(EXERCISES TO COMPLETE):
1. Summarize the chapter on the bouncing ball game in two sentences.
2. Write the next part of the chapter on the bouncing ball game, picking up after its final sentence.

(SOURCE DOCUMENT):
Chapter 14: Complete Example - A Bouncing Ball Game
In this final chapter, we’ll put everything together by examining a complete game that demonstrates all assembler features.
The Bouncing Ball Demo
This program displays a white ball that bounces around the screen, demonstrating:
- Hardware initialization
- Game loop structure
- Sprite movement and collision
- Video memory access
Memory Map
; Memory-mapped I/O registers
.equ VID_PTR 0xFD ; Video page pointer (page number, not high byte)
.equ RANDOM 0xFE ; Random number generator
.equ INPUT 0xFF ; Input register
; VRAM location
.equ VRAM 0x1000 ; Start of video RAM
.equ VID_PAGE 0x01 ; Video page number (0x1000 >> 12)
; Screen dimensions
.equ WIDTH 64
.equ HEIGHT 64
; Zero page variables
.equ BALL_X 0x00 ; Ball X position
.equ BALL_Y 0x01 ; Ball Y position
.equ VEL_X 0x02 ; X velocity (signed)
.equ VEL_Y 0x03 ; Y velocity (signed)
.equ OLD_X 0x04 ; Previous X position
.equ OLD_Y 0x05 ; Previous Y position
.equ TEMP 0x06 ; Temporary variable
Using .equ for constants makes the code readable and maintainable.

(DATA SHOWN):
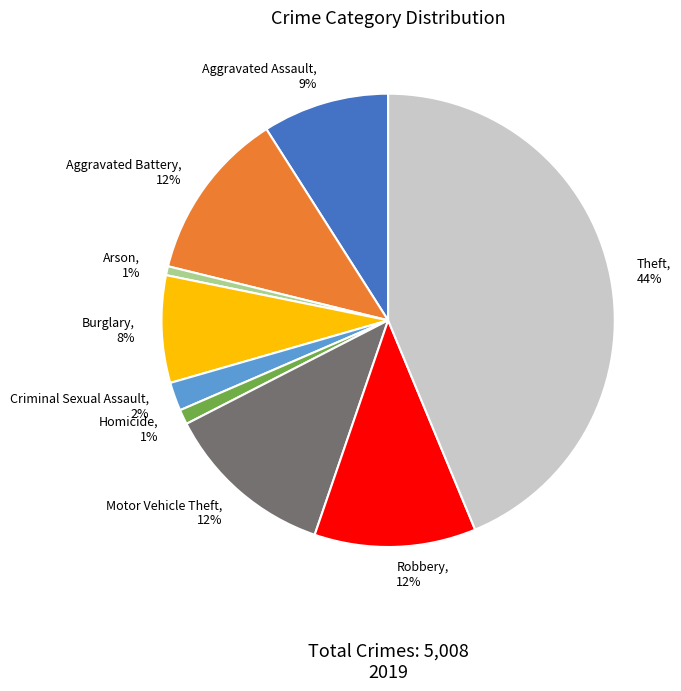

Which category has the biggest portion of the pie?

Theft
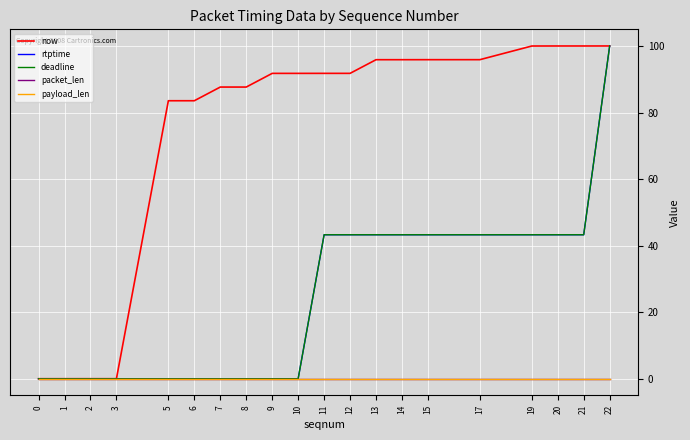

At which category is the sum across all series the highest?

22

(ACTIVITY ANSWERS):
1. This final chapter examines a complete bouncing ball game that displays a white ball moving around the screen, demonstrating hardware initialization, game loop structure, sprite movement and collision, and video memory access. Its memory map uses .equ to name the memory-mapped I/O registers, the start of video RAM at 0x1000, a 64-by-64 screen, and zero page variables for the ball's position, velocity, previous position, and a temporary value, which keeps the code readable and maintainable.

2.
Initialization
.org 0x8000
reset:
; Set video page to VRAM (page 1 = 0x1000-0x1FFF)
lda #VID_PAGE
sta VID_PTR
; Initialize ball position to center
lda #32
sta BALL_X
sta BALL_Y
; Initialize velocity (moving down-right)
lda #1
sta VEL_X
sta VEL_Y
; Clear the screen
jsr clear_screen
The VID_PTR register takes a page number (0-15), where each page is 4KB. Page 1 corresponds to addresses 0x1000-0x1FFF.
The Main Loop
The main loop is driven by the IRQ (VBLANK):
main_loop:
; Save old position for erasing
lda BALL_X
sta OLD_X
lda BALL_Y
sta OLD_Y
; Update ball position
jsr update_ball
; Erase old ball
ldx OLD_X
ldy OLD_Y
lda #0 ; black
jsr draw_pixel
; Draw new ball
ldx BALL_X
ldy BALL_Y
lda #1 ; white
jsr draw_pixel
; Wait for next frame
rti
The rti (return from interrupt) waits until the next VBLANK.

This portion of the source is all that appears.